The Miami Herald
June 7, 2001

Democratic charter hits wall as OAS stalls vote

 BY FRANCES ROBLES

 SAN JOSE, Costa Rica -- Delegates to the annual meeting of the Organization of American States went home Wednesday after refusing to enact a U.S.-supported
 provision that would allow the OAS to oust a member nation that undergoes a coup or any other ``interruption'' in democracy.

 Known as the democratic charter, the proposed rule would have given the 34-member OAS the muscle to suspend a country that violates democracy through coups, election fraud, human rights violations and the like. But complaints that the OAS rushed the proposal and debate over what constitutes democracy led members to postpone the vote until October.

 If the OAS could not define democracy, some critics argued, how could it defend it?

 "Democracy is not embedded overnight. We have to support the process,'' said Albert R. Ramdin, deputy secretary general of the Caribbean Community, or CARICOM, whose 14 nations make up the largest bloc in the OAS. ``CARICOM is completely against sanctions.''

 NEW RULE SOUGHT

 The OAS was ordered by the region's heads of government to come up with the new rule at the Summit of the Americas meeting in Quebec City in April. It was expected to approve it Tuesday at the gathering of foreign ministers and OAS ambassadors in Costa Rica, but when objections arose, the OAS decided instead to review the proposal and enact it at a special meeting this fall.

 The charter is considered critical for the OAS to have the kind of leverage needed to complete its pro-democracy mission. It is particularly relevant for Latin America, a region that for decades was besieged by military dictatorships and coups. In recent years, Ecuador and Paraguay have suffered coup attempts, and rumors swept Guatemala a few months ago that a plot to unseat the president was in the works.

 THE CHARTER

 And while OAS members and activists agree that the charter is essential, they disagree on its details. A coalition of nongovernmental organizations stressed that the
 charter's wording was too open for interpretation.

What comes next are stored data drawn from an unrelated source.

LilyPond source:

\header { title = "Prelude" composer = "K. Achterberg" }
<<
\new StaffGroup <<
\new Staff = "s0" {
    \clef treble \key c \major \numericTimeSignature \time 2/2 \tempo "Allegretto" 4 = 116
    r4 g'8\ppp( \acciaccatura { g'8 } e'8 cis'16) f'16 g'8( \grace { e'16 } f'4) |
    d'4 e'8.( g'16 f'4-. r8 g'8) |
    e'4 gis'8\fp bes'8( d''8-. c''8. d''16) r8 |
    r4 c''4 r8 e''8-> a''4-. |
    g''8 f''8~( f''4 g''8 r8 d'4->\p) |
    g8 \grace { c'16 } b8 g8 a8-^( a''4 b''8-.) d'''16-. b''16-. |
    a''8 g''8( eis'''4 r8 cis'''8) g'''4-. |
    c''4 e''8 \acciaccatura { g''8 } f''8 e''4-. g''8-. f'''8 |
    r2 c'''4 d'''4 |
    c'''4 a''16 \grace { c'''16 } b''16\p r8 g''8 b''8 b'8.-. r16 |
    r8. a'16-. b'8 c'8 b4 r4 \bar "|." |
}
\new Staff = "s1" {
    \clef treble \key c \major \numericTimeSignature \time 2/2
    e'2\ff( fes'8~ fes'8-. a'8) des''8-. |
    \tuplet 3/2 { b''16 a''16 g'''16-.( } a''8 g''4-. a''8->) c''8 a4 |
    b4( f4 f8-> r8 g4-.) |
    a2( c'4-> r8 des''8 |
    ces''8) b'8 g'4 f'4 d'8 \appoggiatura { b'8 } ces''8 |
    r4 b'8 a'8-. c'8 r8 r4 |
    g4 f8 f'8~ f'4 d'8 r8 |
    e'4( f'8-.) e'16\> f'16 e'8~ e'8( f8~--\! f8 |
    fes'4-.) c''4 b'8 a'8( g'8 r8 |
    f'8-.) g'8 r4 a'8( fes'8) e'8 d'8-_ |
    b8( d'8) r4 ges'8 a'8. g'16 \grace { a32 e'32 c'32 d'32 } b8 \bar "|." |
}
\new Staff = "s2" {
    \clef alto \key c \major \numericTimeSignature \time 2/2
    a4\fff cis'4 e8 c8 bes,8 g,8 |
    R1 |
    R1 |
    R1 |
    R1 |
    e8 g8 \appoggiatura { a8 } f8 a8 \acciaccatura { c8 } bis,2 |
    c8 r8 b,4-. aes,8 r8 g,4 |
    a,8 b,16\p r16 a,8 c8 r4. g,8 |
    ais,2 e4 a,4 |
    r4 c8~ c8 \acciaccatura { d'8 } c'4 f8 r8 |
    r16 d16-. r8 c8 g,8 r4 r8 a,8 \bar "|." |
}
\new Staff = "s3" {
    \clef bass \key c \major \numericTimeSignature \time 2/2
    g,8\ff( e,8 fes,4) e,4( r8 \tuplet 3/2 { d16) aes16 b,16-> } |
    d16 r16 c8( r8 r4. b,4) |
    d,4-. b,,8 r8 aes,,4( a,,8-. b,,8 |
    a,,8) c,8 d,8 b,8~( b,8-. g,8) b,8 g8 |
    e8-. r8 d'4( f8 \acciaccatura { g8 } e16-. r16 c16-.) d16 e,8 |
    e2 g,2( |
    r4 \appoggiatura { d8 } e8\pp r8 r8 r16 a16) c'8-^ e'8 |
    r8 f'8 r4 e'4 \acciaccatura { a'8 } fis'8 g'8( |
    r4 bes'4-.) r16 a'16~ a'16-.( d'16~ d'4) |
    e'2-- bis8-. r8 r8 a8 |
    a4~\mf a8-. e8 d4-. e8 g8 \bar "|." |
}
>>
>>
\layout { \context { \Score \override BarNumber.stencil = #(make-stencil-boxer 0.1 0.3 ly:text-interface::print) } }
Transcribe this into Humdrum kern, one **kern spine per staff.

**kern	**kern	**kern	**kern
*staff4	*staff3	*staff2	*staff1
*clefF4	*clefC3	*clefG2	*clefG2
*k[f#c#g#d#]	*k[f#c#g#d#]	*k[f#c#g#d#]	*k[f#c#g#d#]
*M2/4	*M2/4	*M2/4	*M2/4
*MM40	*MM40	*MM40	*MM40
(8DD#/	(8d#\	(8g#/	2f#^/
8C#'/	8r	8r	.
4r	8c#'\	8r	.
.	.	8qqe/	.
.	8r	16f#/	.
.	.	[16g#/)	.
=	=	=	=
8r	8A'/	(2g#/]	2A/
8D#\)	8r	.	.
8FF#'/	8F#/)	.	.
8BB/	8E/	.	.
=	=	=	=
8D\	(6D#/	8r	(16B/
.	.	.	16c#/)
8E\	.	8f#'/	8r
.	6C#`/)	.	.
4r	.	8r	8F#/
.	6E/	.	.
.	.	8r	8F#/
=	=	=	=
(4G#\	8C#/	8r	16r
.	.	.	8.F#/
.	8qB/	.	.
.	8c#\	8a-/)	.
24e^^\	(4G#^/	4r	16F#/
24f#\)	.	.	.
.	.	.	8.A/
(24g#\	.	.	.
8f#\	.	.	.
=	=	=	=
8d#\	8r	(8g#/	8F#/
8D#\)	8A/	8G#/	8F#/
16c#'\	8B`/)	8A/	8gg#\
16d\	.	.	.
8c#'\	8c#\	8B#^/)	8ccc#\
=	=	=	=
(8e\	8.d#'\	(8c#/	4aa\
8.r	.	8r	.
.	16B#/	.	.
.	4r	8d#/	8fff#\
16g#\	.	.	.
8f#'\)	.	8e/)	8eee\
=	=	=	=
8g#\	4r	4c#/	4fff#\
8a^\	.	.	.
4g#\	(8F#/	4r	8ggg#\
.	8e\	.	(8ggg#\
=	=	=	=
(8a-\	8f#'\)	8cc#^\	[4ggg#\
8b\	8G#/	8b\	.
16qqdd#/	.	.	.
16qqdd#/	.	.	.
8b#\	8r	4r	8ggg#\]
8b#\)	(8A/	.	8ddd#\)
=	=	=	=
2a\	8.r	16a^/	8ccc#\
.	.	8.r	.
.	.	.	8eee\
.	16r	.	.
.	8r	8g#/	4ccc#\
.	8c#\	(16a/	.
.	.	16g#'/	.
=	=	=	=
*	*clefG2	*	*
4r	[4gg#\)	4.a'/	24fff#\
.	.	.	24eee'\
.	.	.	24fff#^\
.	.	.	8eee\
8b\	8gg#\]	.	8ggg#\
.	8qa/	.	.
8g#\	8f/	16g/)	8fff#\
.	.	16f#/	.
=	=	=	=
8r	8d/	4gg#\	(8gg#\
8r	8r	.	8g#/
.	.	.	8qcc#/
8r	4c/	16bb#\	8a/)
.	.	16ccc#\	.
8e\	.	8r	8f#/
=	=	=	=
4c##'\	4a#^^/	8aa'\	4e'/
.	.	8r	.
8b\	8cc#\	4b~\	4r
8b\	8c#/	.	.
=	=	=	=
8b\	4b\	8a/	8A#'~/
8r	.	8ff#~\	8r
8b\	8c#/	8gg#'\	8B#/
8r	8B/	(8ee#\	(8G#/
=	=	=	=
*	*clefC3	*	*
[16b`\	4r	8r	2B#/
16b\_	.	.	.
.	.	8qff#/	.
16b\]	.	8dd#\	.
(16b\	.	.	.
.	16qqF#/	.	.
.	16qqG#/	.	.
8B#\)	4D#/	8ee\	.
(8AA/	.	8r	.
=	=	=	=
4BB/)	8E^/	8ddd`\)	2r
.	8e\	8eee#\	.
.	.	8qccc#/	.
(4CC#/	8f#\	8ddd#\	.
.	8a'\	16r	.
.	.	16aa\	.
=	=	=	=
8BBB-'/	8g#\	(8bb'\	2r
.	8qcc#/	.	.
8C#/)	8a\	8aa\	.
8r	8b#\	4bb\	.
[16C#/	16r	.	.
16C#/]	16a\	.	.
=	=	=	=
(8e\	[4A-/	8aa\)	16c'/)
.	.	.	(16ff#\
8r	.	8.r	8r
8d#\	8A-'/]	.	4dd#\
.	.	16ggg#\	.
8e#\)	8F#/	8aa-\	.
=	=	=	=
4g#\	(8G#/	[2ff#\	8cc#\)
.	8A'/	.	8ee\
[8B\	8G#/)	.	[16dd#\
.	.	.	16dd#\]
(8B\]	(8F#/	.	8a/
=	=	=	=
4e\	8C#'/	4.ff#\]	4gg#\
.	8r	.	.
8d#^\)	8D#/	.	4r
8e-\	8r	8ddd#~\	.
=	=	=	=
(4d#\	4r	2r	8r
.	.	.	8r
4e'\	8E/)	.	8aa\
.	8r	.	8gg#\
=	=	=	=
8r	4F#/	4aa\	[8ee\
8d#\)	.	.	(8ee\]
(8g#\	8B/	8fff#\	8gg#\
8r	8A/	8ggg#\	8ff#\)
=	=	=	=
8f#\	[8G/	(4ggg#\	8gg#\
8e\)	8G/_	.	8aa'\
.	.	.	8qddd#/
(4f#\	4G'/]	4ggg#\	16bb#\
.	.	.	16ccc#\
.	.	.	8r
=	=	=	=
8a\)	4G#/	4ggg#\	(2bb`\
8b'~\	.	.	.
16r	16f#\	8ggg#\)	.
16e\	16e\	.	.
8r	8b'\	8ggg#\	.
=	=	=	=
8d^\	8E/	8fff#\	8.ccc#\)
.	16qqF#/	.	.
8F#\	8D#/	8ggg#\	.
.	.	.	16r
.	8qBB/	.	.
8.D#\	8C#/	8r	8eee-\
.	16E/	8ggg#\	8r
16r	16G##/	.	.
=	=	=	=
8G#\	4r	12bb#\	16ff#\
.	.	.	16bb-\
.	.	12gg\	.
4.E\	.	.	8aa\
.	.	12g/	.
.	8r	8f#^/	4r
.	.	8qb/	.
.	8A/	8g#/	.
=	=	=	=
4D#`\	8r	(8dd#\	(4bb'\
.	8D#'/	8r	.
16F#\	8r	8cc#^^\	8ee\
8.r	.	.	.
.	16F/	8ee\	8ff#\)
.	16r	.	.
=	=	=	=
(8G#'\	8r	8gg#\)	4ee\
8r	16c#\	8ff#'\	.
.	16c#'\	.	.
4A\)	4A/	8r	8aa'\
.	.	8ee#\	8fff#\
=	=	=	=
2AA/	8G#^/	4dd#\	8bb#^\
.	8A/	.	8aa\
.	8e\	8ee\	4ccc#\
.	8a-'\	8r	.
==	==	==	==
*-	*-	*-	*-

 "It has to be clarified,'' said Warren Allmand, president of the International Centre for Human Rights and Democracy Development in Canada. ``What is the standard of democracy? The way it reads now, they can use this new charter to get their enemies and let off their friends.''

 BIGGEST DETRATOR

 Venezuela, the proposal's biggest detractor, further argued that the new charter would give the OAS the right to overstep its role by intervening in internal government crises.

 The objections came as a surprise to the United States, a major backer of the Peru-sponsored charter.

 On Monday, the U.S. ambassador to the OAS, Luis J. Lauredo, said he was confident the measure would pass because 24 countries that worked on it were in
 agreement. At a testy news conference, he insisted that there were no objections.

 "The press is more informed than the ambassador of the United States,'' he said. ``There has been no official request to change its language. . . . Anyone who would
 argue that it's ambiguous -- I beg to differ.''

 He and OAS Secretary General César Gaviria stressed that the meaning of democracy was deliberately left open so that violations could be tested on a case-by-case basis.

 "It does not operate as a manual -- 1, 2, 3, 4, 5 on how to implement democracy,'' Lauredo said.

 "It's a body of many norms,'' Gaviria told The Herald. ``Some countries want to think about it twice. In the months ahead, it will be approved. All of the countries have said they want a democratic charter, and I'm certain we will have a democratic charter.''

 Peru's OAS ambassador, Manuel Rodríguez Cuadra, said the proposal would benefit from the delay.

 The Associated Press contributed to this report.